Node v10.16.0 has similar results for me

> RegExp('(?:$|\?)')
Thrown:
SyntaxError: Invalid regular expression: /(?:$|?)/: Nothing to repeat

When I use JS /../ syntax, the snippet works

> /(?:$|\?)/
/(?:$|\?)/

But using /../ syntax on the longer expressions in the XML fails because / is used without backquoting as \/.

It appears that \? is not literal ? when used in that manner.

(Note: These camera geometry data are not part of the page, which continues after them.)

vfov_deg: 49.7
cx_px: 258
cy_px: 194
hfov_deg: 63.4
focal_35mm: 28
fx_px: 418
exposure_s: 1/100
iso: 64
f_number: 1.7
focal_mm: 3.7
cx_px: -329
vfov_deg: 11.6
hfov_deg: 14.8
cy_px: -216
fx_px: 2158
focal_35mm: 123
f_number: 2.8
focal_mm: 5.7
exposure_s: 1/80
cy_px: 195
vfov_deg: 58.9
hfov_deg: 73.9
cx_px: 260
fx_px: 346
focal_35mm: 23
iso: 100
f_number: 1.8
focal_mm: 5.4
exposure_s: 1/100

Replacing it with [?] works.

> RegExp('(?:$|[?])')
/(?:$|[?])/

There are a lot of rules using that (?:$|\?) construct.

> fgrep '(?:$|\?)' *.xml | wc -l
197

(A significant number of those matches are disabled rulesets or commented out from/exclusion, but the scale of the possible problem is clear.)

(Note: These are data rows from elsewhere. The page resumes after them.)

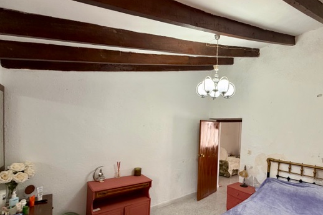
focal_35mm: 18
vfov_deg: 66.5
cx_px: 198
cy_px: 133
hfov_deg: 88.5
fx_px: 161
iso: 200
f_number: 2.2
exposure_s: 1/50
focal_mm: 2.22
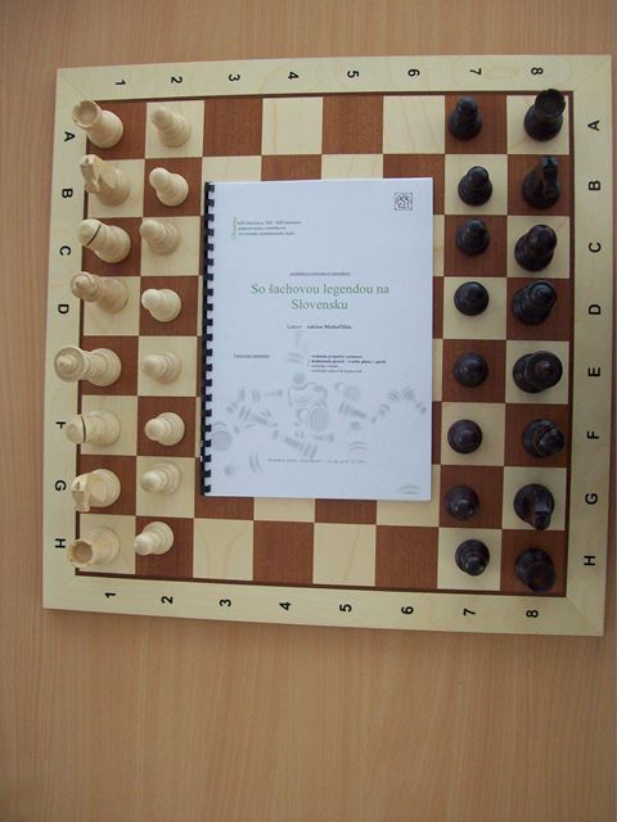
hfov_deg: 39.7
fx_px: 856
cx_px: 308
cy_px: 411
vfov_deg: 51.4
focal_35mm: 36
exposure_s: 1/64
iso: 195
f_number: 2.7
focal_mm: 6
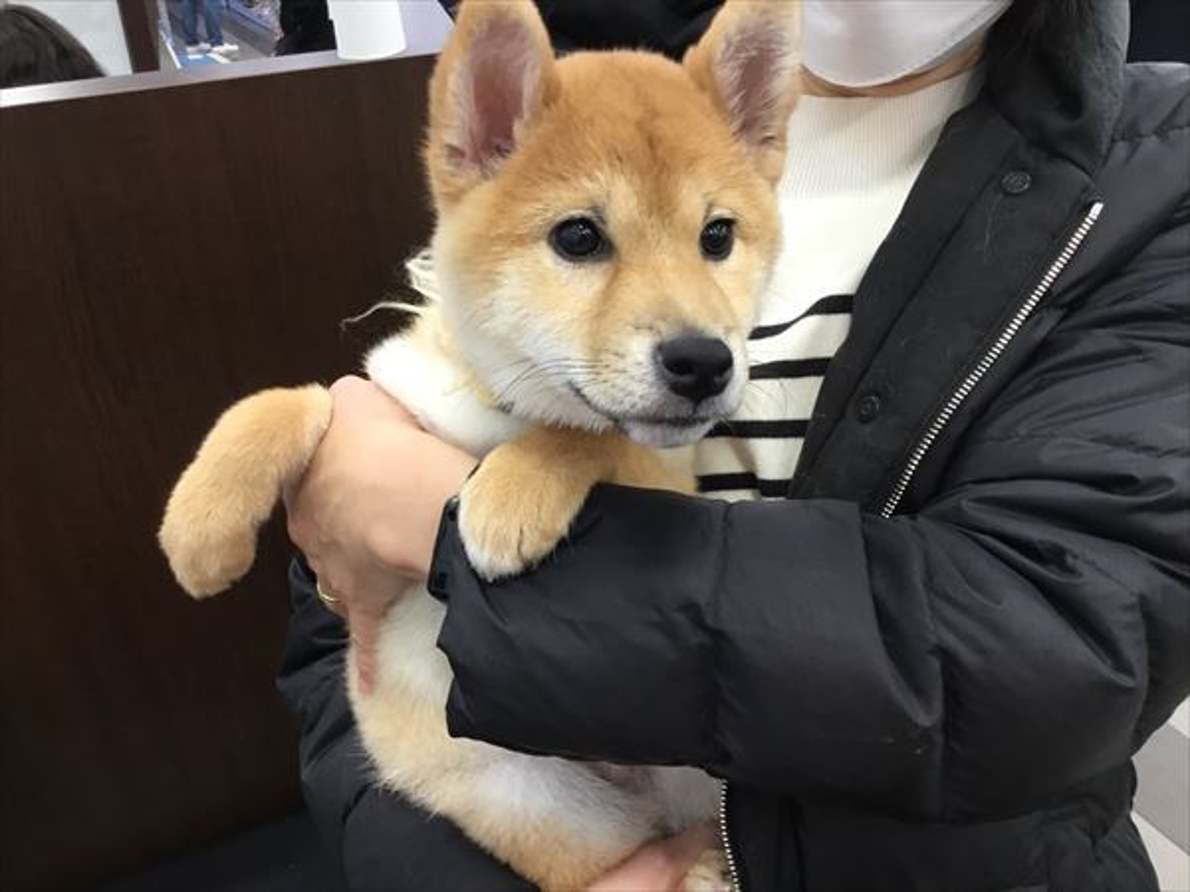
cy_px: 446
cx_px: 595
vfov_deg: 45.4
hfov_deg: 58.4
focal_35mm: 31
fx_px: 1066
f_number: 2.4
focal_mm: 3.3
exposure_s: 1/30
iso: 80
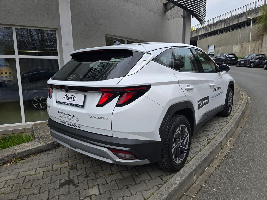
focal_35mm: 23
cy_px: 100
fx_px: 177
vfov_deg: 58.9
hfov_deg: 73.9
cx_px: 134
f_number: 1.7
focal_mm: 6.3
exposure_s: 1/271
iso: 12
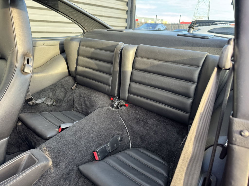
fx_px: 173
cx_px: 124
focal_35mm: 24
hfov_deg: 71.6
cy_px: 93
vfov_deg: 56.8
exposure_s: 1/121
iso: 200
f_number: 1.78
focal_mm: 6.76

I assume that there is something I am missing here. I havent done a proper build to test these regex in a browser. Apologies in advance if this is a non-issue.

zoracon commented 4 years ago

Sorry I think I may missing a link, but I am not sure why you are using Node? Either way, these rulesets are compiled into a JSON file that is later called and parsed.

I ran a git log on Vox_Media.com.xml, and it looks like the last time this files was touched was 2016. Since then we have been encouraging users to stop the practice of utilizing really complex regex. So, this may be a case of breaking down and updating this file to the newer standards. https://github.com/EFForg/https-everywhere/blob/master/CONTRIBUTING.md#complicated-regex-in-rules

jayvdb commented 4 years ago

This isnt an isolated case. There are ~197 cases. They appear also in the JSON.

The regex should work in Node as there are npm packages which assume that they work in Node.

zoracon commented 4 years ago

I saw that this is on 197 files, what I am getting at is that I'm betting those files, like Vox_Media.com.xml, are from an older time in the repo where complex regex was accepted. I am not going to pretend to know the many regex nuances between languages since they get parsed slightly differently language to language. In this case I am asking is this breaking the rule itself? If so, feel free to put up a PR or I can attend to these files as well.